Jarak yang jauh dan waktu yang lama dalam proses produksi di masa lalu,
karena masih dikerjakan oleh buruh, kini digantikan mesin dengan
presisi dan kualitas yang bagus dan diproduksi cepat. Jarak dari
Kutaradja ke Batavia jika di abad lalu ditempuh dalam waktu dua minggu,
kini dapat ditempuh dengan tiga jam dengan pesawat.

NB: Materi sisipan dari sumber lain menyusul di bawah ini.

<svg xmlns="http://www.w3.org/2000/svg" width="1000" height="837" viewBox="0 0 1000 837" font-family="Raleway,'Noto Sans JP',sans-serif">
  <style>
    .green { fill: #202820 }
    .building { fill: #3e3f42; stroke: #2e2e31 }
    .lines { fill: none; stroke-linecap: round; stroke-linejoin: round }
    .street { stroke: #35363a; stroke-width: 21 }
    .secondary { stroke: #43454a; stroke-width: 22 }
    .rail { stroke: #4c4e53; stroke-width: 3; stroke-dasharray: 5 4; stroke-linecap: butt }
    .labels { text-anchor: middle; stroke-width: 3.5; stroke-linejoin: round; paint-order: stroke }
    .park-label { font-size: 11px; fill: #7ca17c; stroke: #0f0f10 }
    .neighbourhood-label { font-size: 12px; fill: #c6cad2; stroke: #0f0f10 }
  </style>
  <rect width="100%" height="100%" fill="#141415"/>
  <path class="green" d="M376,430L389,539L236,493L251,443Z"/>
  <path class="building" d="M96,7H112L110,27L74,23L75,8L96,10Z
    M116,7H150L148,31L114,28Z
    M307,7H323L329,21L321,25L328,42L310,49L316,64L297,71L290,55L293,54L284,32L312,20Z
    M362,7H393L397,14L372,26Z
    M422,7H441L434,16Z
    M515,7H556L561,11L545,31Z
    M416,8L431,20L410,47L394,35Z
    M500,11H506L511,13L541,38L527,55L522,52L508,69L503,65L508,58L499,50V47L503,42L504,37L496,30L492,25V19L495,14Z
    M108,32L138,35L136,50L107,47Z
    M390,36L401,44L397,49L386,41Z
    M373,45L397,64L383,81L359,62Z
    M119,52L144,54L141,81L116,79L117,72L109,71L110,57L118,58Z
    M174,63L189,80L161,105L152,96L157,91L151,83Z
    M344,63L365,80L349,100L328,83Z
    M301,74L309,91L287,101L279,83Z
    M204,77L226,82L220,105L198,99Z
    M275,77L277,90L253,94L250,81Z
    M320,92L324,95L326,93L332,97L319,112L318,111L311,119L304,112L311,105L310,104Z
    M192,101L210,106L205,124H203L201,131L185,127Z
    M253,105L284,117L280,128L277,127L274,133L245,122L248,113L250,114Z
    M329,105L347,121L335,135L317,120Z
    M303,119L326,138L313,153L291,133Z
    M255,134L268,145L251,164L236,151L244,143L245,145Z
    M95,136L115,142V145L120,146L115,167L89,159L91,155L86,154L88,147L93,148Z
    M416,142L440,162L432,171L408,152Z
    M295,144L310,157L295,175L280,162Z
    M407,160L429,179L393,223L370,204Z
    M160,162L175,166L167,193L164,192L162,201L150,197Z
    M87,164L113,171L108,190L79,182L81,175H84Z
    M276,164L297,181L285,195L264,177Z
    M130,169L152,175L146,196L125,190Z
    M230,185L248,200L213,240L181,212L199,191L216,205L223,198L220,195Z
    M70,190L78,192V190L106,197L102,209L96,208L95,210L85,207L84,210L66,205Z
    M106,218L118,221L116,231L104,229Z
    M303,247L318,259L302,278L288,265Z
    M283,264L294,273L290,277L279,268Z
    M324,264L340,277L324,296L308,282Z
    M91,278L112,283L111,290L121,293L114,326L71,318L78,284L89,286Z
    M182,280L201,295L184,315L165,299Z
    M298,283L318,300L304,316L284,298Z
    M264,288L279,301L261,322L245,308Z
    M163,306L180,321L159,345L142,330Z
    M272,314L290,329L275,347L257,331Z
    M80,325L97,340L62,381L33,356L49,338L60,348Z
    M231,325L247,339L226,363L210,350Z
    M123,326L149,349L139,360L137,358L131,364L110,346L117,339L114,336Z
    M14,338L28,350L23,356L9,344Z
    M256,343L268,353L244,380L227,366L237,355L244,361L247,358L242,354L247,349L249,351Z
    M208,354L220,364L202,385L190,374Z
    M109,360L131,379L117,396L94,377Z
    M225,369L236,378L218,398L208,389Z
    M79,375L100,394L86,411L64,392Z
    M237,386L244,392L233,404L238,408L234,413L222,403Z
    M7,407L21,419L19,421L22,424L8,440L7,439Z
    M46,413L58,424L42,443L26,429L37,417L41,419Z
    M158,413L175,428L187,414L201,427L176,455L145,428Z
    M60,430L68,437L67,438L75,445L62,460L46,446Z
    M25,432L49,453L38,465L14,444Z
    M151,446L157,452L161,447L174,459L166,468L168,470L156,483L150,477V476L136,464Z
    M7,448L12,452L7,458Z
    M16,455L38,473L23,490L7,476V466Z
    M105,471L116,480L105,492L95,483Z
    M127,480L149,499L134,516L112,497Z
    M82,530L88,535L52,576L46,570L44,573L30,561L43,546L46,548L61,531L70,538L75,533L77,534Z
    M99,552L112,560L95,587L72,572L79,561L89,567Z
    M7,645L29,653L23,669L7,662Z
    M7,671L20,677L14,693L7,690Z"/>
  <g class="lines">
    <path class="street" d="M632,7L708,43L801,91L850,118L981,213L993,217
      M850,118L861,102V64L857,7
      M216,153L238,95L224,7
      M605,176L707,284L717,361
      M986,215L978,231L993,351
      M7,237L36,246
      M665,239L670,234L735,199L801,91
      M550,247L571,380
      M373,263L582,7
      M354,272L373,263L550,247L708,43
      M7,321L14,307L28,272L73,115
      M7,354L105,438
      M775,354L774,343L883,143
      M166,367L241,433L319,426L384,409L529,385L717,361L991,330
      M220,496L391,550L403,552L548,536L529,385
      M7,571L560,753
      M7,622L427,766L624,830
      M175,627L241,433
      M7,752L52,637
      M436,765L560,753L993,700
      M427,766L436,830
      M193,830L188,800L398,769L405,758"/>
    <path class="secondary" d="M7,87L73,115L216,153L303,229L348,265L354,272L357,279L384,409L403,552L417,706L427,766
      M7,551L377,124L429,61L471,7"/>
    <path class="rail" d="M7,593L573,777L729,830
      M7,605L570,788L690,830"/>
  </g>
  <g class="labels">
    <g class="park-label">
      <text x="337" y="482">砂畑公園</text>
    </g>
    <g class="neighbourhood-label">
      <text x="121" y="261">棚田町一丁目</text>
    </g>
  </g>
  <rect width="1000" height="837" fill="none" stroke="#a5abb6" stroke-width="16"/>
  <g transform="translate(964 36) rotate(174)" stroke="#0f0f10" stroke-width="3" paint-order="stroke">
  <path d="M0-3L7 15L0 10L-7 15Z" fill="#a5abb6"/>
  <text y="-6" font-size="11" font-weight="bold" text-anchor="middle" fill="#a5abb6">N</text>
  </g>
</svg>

Penulis tidak mengatakan bahwa proses
mengglobal ini salah, bahkan seperti yang kita semua sudah tahu terdapat
begitu banyak sisi positif dari globalisasi, seperti kecanggihan
internet yang mampu menjangkau hingga ke desa dan memberikan kelimpahan
informasi dan pengetahuan.
Namun yang menjadi persoalan, sudahkah
kita memproteksi budaya kita dari segala bentuk ancaman yang mengintai
integritas kita? Karena globalisasi bisa berwujud pisau bermata dua, ada
kalanya ia menguntungkan dan ada saatnya merugikan.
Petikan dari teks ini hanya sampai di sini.